ハ:それでバイトが落ち続けるみたいな…?頑張りすぎだからじゃね?
雪:でもセネにも言い出せなくて…。
ハ:ん?え?
雪:えっと、セネは…!
ハ:店内の対応してる。
=雪、あからさまなしょんぼりとした顔に、ハジカミはたじたじになる。
ハ:あ、セネは、怒ってもないぜ。謝るのはあとででもいいとおもう
雪:うーん。
ハ:すぐにそういうことはしなくていい。休んでからにしろ?な?
雪:すみません。
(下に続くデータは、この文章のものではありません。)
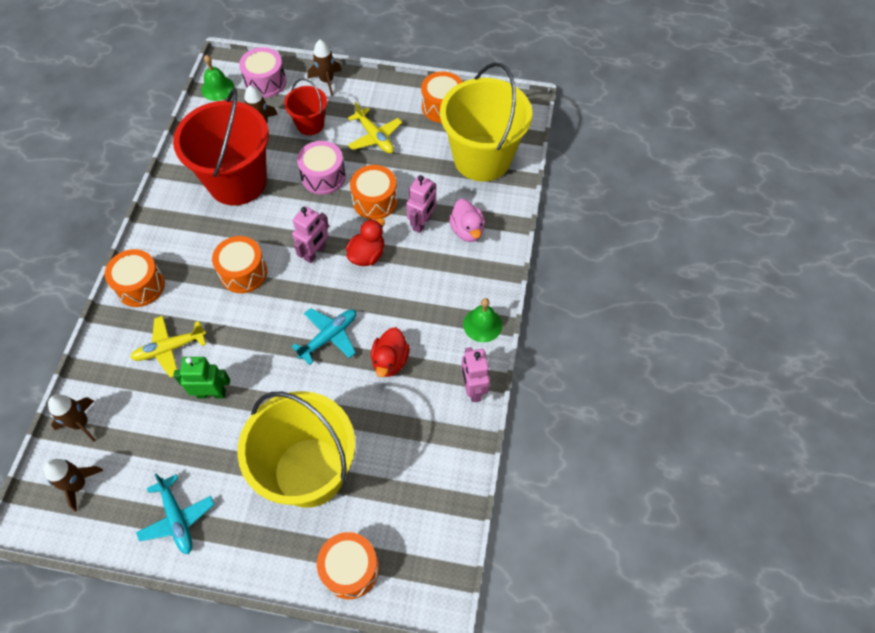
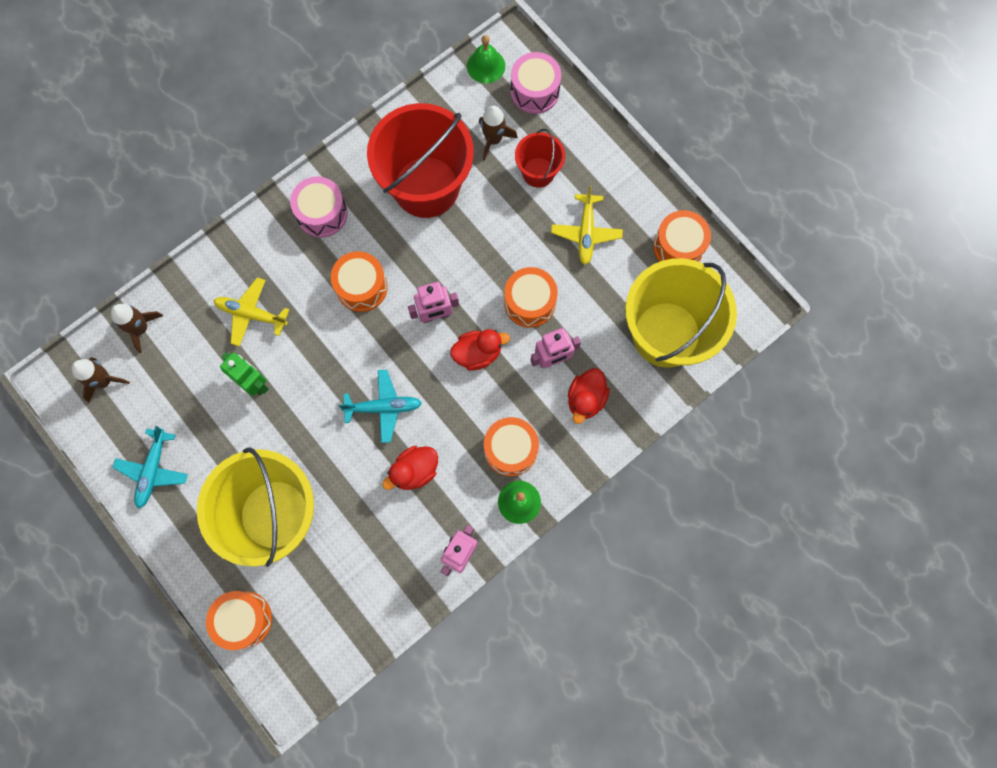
camera: 40 degrees right, 15 degrees up
orange drum [105,249,165,307] -> orange drum moved to [484,417,539,476]
pink drum [297,141,346,195] -> pink drum moved to [290,177,347,238]
brown rocket [307,39,342,96] -> none
pink duck [449,199,485,242] -> red duck [568,368,610,424]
ありがとうございます。
ハ:えっと…俺からも、本当に大丈夫でしたか?
雪:?
ハ:俺、初対面で失礼なことをしたからさ
雪:え?何がですか?全然大丈夫ですよ!!セネの共通の友達ってだけなのに、こんなに気を使ってくれて、ありがとうございます!
ハ:友達…。へへ。

―セネヴィルの店 店内―

ハ:俺…。ちょっとキタケのこと見直したかも―。
セ:へ?
ハ:一緒にこれからいてもいいと思うし、セネがいうなら俺も護る
セ:なにがなにやら…?
ハ:は、はやく片しちゃおうぜ。まじ、今日の晩御飯力入れて作るから!
=セネヴィル。命令文をまた開きみる。
セ:できるわけない…。もう二度と離さないって決めたんだ…。